> [Exercise instructions]
An exact reproduction of all entries is expected.

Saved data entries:
+ + +
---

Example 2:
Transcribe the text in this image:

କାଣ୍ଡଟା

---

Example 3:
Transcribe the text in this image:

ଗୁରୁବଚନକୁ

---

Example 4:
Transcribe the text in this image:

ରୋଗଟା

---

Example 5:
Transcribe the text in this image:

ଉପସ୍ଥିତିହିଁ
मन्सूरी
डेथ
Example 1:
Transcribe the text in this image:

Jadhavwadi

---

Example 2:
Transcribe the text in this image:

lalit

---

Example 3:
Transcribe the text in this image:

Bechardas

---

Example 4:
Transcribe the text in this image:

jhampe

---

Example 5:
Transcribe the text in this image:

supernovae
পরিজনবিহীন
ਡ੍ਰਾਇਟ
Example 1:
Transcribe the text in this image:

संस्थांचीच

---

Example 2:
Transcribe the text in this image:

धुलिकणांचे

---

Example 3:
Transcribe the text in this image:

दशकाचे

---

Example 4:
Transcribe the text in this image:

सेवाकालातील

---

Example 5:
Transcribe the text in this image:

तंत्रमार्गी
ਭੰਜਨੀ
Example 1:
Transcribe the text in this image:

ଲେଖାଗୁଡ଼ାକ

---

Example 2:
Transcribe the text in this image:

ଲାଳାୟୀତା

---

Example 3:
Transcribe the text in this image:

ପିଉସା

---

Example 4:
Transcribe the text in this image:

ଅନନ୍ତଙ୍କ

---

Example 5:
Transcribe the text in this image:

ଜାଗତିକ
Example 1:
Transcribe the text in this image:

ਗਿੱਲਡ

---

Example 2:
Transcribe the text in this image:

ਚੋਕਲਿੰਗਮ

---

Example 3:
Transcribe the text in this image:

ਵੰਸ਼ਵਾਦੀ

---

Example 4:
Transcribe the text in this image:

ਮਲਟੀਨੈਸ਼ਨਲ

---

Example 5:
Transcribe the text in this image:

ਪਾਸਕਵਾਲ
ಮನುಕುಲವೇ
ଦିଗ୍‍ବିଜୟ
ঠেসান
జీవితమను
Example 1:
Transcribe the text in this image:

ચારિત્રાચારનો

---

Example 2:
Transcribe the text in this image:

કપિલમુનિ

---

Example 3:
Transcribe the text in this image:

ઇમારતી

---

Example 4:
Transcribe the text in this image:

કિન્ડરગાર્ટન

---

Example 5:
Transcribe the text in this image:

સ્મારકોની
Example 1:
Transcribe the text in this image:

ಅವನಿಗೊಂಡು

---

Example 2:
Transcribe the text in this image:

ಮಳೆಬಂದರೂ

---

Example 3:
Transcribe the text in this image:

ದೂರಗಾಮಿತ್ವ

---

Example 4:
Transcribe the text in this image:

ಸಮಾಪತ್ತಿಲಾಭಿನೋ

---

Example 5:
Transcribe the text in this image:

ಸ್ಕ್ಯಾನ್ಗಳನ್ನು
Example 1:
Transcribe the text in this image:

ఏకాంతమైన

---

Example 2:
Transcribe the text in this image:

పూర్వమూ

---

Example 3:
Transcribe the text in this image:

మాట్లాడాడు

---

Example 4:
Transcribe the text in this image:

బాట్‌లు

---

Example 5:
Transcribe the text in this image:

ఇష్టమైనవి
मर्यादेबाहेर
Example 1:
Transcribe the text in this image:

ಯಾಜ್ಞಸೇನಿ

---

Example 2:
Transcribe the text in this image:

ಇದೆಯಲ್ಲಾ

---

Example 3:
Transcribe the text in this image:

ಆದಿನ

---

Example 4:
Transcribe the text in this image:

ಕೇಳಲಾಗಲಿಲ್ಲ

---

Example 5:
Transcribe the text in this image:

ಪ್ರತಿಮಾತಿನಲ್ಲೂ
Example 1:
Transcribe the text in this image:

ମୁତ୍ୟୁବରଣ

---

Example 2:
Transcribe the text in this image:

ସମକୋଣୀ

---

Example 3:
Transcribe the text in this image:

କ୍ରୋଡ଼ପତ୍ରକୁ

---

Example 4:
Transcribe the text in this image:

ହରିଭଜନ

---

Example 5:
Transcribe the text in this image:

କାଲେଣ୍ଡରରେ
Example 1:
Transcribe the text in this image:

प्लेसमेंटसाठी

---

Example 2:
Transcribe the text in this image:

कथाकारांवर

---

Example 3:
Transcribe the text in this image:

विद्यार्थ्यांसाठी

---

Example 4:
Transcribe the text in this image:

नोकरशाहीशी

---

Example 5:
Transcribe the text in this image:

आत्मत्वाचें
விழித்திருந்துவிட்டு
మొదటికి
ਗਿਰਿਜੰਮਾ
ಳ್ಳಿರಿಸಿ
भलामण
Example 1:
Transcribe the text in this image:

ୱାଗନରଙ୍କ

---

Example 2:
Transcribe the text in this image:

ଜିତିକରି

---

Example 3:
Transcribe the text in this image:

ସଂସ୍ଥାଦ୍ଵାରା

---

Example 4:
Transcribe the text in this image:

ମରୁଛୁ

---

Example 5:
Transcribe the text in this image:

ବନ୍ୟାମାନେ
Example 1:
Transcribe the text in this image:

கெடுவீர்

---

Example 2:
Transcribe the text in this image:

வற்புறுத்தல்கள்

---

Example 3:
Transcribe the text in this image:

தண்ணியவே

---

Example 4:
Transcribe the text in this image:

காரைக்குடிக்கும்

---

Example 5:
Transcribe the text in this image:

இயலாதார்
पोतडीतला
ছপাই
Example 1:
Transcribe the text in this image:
+ + +
> [Exercise output]
---

Example 2:
Transcribe the text in this image:

କାଣ୍ଡଟା

---

Example 3:
Transcribe the text in this image:

ଗୁରୁବଚନକୁ

---

Example 4:
Transcribe the text in this image:

ରୋଗଟା

---

Example 5:
Transcribe the text in this image:

ଉପସ୍ଥିତିହିଁ
मन्सूरी
डेथ
Example 1:
Transcribe the text in this image:

Jadhavwadi

---

Example 2:
Transcribe the text in this image:

lalit

---

Example 3:
Transcribe the text in this image:

Bechardas

---

Example 4:
Transcribe the text in this image:

jhampe

---

Example 5:
Transcribe the text in this image:

supernovae
পরিজনবিহীন
ਡ੍ਰਾਇਟ
Example 1:
Transcribe the text in this image:

संस्थांचीच

---

Example 2:
Transcribe the text in this image:

धुलिकणांचे

---

Example 3:
Transcribe the text in this image:

दशकाचे

---

Example 4:
Transcribe the text in this image:

सेवाकालातील

---

Example 5:
Transcribe the text in this image:

तंत्रमार्गी
ਭੰਜਨੀ
Example 1:
Transcribe the text in this image:

ଲେଖାଗୁଡ଼ାକ

---

Example 2:
Transcribe the text in this image:

ଲାଳାୟୀତା

---

Example 3:
Transcribe the text in this image:

ପିଉସା

---

Example 4:
Transcribe the text in this image:

ଅନନ୍ତଙ୍କ

---

Example 5:
Transcribe the text in this image:

ଜାଗତିକ
Example 1:
Transcribe the text in this image:

ਗਿੱਲਡ

---

Example 2:
Transcribe the text in this image:

ਚੋਕਲਿੰਗਮ

---

Example 3:
Transcribe the text in this image:

ਵੰਸ਼ਵਾਦੀ

---

Example 4:
Transcribe the text in this image:

ਮਲਟੀਨੈਸ਼ਨਲ

---

Example 5:
Transcribe the text in this image:

ਪਾਸਕਵਾਲ
ಮನುಕುಲವೇ
ଦିଗ୍‍ବିଜୟ
ঠেসান
జీవితమను
Example 1:
Transcribe the text in this image:

ચારિત્રાચારનો

---

Example 2:
Transcribe the text in this image:

કપિલમુનિ

---

Example 3:
Transcribe the text in this image:

ઇમારતી

---

Example 4:
Transcribe the text in this image:

કિન્ડરગાર્ટન

---

Example 5:
Transcribe the text in this image:

સ્મારકોની
Example 1:
Transcribe the text in this image:

ಅವನಿಗೊಂಡು

---

Example 2:
Transcribe the text in this image:

ಮಳೆಬಂದರೂ

---

Example 3:
Transcribe the text in this image:

ದೂರಗಾಮಿತ್ವ

---

Example 4:
Transcribe the text in this image:

ಸಮಾಪತ್ತಿಲಾಭಿನೋ

---

Example 5:
Transcribe the text in this image:

ಸ್ಕ್ಯಾನ್ಗಳನ್ನು
Example 1:
Transcribe the text in this image:

ఏకాంతమైన

---

Example 2:
Transcribe the text in this image:

పూర్వమూ

---

Example 3:
Transcribe the text in this image:

మాట్లాడాడు

---

Example 4:
Transcribe the text in this image:

బాట్‌లు

---

Example 5:
Transcribe the text in this image:

ఇష్టమైనవి
मर्यादेबाहेर
Example 1:
Transcribe the text in this image:

ಯಾಜ್ಞಸೇನಿ

---

Example 2:
Transcribe the text in this image:

ಇದೆಯಲ್ಲಾ

---

Example 3:
Transcribe the text in this image:

ಆದಿನ

---

Example 4:
Transcribe the text in this image:

ಕೇಳಲಾಗಲಿಲ್ಲ

---

Example 5:
Transcribe the text in this image:

ಪ್ರತಿಮಾತಿನಲ್ಲೂ
Example 1:
Transcribe the text in this image:

ମୁତ୍ୟୁବରଣ

---

Example 2:
Transcribe the text in this image:

ସମକୋଣୀ

---

Example 3:
Transcribe the text in this image:

କ୍ରୋଡ଼ପତ୍ରକୁ

---

Example 4:
Transcribe the text in this image:

ହରିଭଜନ

---

Example 5:
Transcribe the text in this image:

କାଲେଣ୍ଡରରେ
Example 1:
Transcribe the text in this image:

प्लेसमेंटसाठी

---

Example 2:
Transcribe the text in this image:

कथाकारांवर

---

Example 3:
Transcribe the text in this image:

विद्यार्थ्यांसाठी

---

Example 4:
Transcribe the text in this image:

नोकरशाहीशी

---

Example 5:
Transcribe the text in this image:

आत्मत्वाचें
விழித்திருந்துவிட்டு
మొదటికి
ਗਿਰਿਜੰਮਾ
ಳ್ಳಿರಿಸಿ
भलामण
Example 1:
Transcribe the text in this image:

ୱାଗନରଙ୍କ

---

Example 2:
Transcribe the text in this image:

ଜିତିକରି

---

Example 3:
Transcribe the text in this image:

ସଂସ୍ଥାଦ୍ଵାରା

---

Example 4:
Transcribe the text in this image:

ମରୁଛୁ

---

Example 5:
Transcribe the text in this image:

ବନ୍ୟାମାନେ
Example 1:
Transcribe the text in this image:

கெடுவீர்

---

Example 2:
Transcribe the text in this image:

வற்புறுத்தல்கள்

---

Example 3:
Transcribe the text in this image:

தண்ணியவே

---

Example 4:
Transcribe the text in this image:

காரைக்குடிக்கும்

---

Example 5:
Transcribe the text in this image:

இயலாதார்
पोतडीतला
ছপাই
Example 1:
Transcribe the text in this image:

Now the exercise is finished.